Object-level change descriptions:

>>>

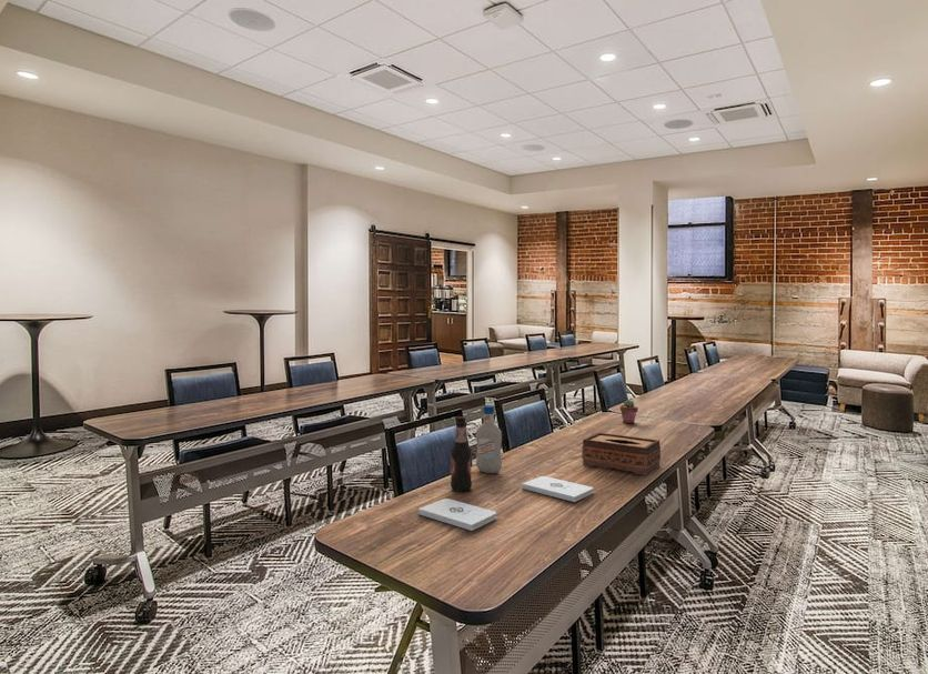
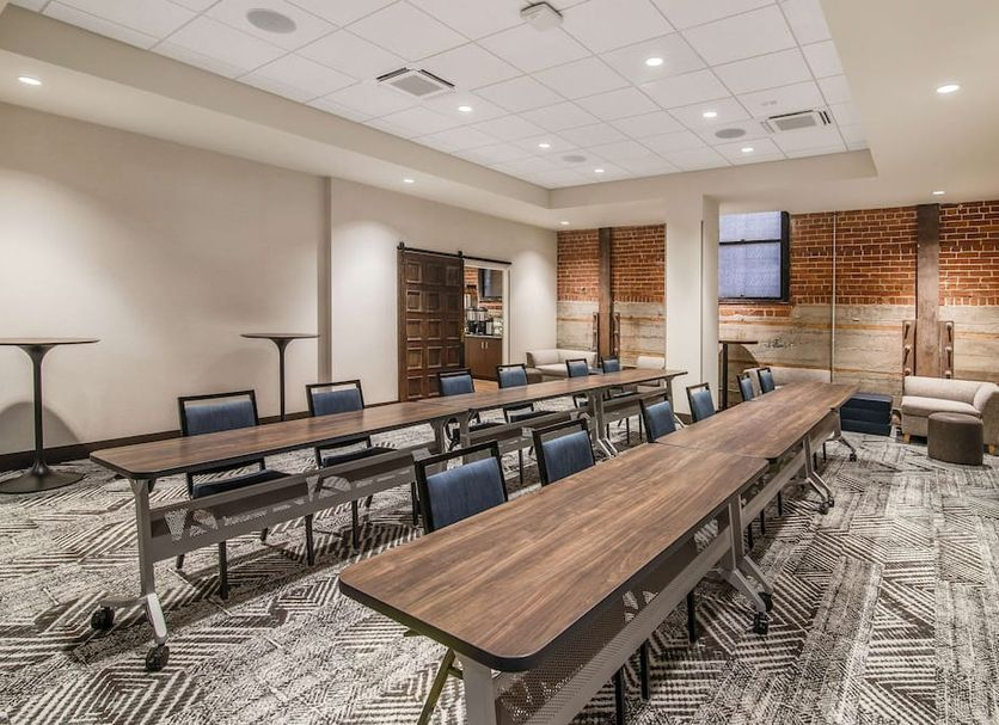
- bottle [450,415,473,492]
- potted succulent [619,399,639,424]
- bottle [475,404,503,474]
- tissue box [581,432,662,476]
- notepad [417,497,497,532]
- notepad [521,475,594,503]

<<<

WORK REQUIRED: Verbatim copy with pictures excluded: write out the records above in full.

SOLUTION FOR THIS PROBLEM:
- bottle [450,415,473,492]
- potted succulent [619,399,639,424]
- bottle [475,404,503,474]
- tissue box [581,432,662,476]
- notepad [417,497,497,532]
- notepad [521,475,594,503]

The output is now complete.